| Task directions |
Reproduce the portion of the Girgentana goat text between "The Girgentana was" and "is the left.", inclusive, without any changes.
=== Text excerpt ===
The Girgentana is an Italian breed of domestic goat indigenous to the province of Agrigento, in the southern part of the Mediterranean island of Sicily. The name of the breed derives from , the name of Agrigento in local Sicilian language. There were in the past more than 30,000 head in the hills and coastal zone of the province. Today, however, this breed is in danger of disappearance.

History

The Girgentana was first described by Arturo Magliano in 1930; the origins of the breed are unknown. The animals could have been introduced to Sicily by Greek colonists about 700 BC, or in the eighth century AD by Arab invaders.  identified the Girgentana with Capra prisca and the Ram in a Thicket statues excavated at Ur by Leonard Woolley in 1927–28. Leopold Adametz proposed that it is descended, at least in part, from the markhor, Capra falconeri, a species of Central Asian goat-antelope; the horns are superficially similar, but spiral in opposite directions – the right horn of the Girgentana spirals clockwise from the base (like a corkscrew), while in the markhor it is the left.
=== Dataset content ===
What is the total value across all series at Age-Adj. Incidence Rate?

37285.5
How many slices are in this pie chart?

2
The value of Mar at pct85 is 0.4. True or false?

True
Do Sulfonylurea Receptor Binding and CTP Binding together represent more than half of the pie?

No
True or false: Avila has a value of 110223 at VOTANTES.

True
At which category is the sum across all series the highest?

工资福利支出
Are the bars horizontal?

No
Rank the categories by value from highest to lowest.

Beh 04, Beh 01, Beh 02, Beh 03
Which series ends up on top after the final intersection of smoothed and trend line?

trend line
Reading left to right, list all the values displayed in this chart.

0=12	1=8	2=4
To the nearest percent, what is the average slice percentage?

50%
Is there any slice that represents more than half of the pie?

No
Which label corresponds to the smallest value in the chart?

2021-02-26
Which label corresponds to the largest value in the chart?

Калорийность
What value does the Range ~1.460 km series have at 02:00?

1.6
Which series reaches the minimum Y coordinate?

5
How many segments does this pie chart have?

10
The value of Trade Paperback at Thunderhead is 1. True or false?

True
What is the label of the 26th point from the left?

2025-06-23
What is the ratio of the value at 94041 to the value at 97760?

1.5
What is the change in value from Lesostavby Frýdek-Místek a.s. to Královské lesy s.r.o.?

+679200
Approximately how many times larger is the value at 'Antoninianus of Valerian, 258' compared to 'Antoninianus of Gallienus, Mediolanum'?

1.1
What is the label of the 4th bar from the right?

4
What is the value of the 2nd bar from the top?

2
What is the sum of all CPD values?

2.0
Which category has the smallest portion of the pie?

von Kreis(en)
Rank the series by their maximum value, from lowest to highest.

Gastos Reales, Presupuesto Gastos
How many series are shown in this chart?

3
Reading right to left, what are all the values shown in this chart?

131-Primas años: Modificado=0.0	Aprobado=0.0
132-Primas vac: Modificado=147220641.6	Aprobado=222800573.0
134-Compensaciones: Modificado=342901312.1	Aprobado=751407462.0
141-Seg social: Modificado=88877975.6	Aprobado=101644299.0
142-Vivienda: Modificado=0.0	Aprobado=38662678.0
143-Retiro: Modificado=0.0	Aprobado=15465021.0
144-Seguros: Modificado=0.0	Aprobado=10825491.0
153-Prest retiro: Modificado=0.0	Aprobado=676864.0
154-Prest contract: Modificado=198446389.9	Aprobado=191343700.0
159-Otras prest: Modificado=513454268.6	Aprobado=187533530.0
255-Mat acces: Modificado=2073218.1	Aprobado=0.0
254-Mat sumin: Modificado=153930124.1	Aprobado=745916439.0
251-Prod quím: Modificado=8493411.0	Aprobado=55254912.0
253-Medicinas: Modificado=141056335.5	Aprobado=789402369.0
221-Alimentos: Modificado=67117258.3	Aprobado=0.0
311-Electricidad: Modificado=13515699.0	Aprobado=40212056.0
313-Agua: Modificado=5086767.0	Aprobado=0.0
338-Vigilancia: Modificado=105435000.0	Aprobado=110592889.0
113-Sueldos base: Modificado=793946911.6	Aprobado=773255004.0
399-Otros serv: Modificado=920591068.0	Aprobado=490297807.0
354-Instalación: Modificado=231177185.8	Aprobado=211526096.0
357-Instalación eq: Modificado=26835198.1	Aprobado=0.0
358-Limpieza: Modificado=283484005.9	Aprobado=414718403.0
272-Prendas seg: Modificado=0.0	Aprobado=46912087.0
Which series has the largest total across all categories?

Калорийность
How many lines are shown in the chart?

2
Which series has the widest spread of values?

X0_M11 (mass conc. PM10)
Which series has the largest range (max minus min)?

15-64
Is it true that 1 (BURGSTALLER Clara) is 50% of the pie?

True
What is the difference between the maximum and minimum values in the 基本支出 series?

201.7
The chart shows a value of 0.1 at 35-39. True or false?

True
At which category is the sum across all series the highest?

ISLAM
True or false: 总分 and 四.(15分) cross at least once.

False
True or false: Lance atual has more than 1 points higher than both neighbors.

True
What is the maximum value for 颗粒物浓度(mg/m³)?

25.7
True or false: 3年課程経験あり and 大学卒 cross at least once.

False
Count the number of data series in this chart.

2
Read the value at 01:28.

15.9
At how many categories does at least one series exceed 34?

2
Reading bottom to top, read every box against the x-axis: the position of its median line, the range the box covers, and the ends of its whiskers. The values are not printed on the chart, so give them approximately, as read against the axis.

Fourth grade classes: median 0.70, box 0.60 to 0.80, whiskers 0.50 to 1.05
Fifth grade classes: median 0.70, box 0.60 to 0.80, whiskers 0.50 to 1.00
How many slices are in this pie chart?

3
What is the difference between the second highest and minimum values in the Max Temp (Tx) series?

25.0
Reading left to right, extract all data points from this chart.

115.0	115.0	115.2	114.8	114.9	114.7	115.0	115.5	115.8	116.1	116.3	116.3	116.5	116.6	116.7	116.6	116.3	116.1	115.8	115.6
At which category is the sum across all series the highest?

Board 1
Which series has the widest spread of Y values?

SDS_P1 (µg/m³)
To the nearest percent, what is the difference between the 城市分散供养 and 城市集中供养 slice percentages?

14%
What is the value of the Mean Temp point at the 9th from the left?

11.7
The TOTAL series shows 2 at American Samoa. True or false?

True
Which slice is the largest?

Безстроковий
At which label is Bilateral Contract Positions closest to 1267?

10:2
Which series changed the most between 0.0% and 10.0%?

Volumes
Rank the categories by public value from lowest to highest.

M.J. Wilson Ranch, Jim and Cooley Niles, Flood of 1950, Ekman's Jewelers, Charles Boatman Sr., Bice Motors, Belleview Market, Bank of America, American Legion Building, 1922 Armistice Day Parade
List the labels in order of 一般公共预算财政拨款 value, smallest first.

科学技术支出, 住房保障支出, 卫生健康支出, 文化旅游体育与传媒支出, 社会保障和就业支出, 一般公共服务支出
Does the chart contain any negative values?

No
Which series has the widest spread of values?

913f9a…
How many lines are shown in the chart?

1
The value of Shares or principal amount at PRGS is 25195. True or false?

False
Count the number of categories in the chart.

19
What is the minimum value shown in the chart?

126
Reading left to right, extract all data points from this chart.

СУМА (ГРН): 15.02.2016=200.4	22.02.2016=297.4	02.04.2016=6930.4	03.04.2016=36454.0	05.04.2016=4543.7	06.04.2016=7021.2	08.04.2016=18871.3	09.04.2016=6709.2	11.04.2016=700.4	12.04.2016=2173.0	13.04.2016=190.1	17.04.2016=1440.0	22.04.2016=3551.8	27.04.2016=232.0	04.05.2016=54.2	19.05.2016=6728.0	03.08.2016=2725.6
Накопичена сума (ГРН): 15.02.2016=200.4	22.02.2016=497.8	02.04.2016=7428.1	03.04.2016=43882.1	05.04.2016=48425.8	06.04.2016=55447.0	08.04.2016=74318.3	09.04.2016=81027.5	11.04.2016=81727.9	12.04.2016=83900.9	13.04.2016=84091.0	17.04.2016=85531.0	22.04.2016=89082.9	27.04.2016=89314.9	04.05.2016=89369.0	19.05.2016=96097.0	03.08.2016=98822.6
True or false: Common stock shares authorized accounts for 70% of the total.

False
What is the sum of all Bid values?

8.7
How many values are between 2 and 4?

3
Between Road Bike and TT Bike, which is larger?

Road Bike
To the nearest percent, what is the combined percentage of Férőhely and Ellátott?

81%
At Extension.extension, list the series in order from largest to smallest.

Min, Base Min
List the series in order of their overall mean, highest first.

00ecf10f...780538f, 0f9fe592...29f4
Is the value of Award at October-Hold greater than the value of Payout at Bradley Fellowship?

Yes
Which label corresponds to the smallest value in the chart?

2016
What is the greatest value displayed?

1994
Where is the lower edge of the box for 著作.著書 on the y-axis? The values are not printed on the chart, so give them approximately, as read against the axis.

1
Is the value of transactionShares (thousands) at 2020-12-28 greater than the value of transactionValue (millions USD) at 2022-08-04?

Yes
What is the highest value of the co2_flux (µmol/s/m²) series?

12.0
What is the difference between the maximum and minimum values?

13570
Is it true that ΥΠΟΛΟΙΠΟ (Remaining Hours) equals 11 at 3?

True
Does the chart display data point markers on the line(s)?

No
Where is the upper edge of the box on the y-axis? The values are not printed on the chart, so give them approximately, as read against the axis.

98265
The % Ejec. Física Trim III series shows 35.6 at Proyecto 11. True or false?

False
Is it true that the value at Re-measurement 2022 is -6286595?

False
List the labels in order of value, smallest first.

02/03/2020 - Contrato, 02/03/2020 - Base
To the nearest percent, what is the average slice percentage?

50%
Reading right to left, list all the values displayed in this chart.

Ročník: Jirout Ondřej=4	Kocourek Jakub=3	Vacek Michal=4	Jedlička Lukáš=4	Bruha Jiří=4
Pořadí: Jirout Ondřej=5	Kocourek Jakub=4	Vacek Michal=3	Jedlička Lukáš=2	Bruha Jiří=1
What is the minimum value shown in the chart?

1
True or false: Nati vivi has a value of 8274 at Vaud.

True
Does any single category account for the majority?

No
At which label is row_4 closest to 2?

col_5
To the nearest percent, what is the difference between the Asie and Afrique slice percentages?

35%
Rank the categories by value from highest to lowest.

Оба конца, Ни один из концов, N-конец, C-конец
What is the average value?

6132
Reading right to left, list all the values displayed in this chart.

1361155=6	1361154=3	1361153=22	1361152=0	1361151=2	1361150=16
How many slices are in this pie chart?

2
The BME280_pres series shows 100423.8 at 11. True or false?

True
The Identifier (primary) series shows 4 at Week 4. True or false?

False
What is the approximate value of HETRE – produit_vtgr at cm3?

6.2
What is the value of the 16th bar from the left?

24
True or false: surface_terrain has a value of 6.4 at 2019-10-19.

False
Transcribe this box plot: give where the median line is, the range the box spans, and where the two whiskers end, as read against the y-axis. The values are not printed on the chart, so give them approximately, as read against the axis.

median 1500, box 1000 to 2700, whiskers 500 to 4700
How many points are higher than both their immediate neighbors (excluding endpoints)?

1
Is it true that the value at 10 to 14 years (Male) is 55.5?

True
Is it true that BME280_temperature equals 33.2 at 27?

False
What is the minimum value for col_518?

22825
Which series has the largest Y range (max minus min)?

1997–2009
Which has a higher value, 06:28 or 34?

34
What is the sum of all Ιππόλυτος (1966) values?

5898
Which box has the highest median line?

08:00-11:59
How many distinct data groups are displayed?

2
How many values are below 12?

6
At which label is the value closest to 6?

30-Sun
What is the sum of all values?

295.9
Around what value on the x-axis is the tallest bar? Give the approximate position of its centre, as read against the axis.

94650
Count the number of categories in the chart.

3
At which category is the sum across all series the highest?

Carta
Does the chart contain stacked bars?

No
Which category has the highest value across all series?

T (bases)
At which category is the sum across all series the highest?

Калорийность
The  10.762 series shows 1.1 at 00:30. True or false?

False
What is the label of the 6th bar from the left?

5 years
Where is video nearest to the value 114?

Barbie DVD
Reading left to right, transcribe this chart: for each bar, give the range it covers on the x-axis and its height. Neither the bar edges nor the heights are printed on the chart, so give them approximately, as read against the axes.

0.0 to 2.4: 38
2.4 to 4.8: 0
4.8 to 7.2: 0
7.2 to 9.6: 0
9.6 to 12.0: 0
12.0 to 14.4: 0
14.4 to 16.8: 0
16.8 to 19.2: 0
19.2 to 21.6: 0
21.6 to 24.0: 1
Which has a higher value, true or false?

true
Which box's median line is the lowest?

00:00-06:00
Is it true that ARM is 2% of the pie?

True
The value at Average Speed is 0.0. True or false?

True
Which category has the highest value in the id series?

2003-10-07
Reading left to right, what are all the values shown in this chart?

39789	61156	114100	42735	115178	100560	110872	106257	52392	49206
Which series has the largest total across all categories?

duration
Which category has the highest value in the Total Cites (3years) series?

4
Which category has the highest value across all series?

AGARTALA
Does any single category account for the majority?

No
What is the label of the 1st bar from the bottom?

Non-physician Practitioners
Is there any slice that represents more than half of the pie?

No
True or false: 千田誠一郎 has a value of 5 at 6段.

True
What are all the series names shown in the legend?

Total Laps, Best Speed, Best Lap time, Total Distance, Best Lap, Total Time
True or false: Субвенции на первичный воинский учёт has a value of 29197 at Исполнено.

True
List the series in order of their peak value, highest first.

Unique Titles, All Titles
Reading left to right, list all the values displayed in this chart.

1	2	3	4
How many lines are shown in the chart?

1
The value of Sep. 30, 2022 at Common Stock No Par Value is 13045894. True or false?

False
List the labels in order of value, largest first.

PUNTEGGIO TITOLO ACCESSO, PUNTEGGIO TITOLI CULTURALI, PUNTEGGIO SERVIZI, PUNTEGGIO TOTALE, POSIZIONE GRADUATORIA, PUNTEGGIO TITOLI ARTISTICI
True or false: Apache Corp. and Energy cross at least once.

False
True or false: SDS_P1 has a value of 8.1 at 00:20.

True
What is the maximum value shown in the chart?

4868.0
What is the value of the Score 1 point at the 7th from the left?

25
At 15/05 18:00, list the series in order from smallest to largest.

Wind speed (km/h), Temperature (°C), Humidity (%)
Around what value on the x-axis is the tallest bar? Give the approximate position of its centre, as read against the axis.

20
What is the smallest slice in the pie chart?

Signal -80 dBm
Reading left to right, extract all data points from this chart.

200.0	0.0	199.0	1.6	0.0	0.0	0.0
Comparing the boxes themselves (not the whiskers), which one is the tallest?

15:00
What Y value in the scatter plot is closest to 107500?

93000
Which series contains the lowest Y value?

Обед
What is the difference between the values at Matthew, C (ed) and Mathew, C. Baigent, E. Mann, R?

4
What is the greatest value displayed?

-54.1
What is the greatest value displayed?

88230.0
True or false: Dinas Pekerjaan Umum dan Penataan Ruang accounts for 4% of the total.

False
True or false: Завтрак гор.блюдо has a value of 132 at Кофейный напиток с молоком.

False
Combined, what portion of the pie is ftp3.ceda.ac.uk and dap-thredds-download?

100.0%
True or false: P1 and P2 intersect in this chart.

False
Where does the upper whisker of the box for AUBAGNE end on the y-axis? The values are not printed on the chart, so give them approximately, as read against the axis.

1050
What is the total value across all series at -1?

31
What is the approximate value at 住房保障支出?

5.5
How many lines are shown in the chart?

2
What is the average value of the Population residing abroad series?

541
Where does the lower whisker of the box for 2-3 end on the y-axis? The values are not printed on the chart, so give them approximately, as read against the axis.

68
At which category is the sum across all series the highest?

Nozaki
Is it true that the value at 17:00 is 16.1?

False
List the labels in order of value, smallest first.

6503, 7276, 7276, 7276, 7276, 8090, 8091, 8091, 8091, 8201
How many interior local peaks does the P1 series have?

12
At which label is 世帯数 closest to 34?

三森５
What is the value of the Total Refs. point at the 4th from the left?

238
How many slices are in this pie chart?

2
===
| Final answer |
The Girgentana was first described by Arturo Magliano in 1930; the origins of the breed are unknown. The animals could have been introduced to Sicily by Greek colonists about 700 BC, or in the eighth century AD by Arab invaders.  identified the Girgentana with Capra prisca and the Ram in a Thicket statues excavated at Ur by Leonard Woolley in 1927–28. Leopold Adametz proposed that it is descended, at least in part, from the markhor, Capra falconeri, a species of Central Asian goat-antelope; the horns are superficially similar, but spiral in opposite directions – the right horn of the Girgentana spirals clockwise from the base (like a corkscrew), while in the markhor it is the left.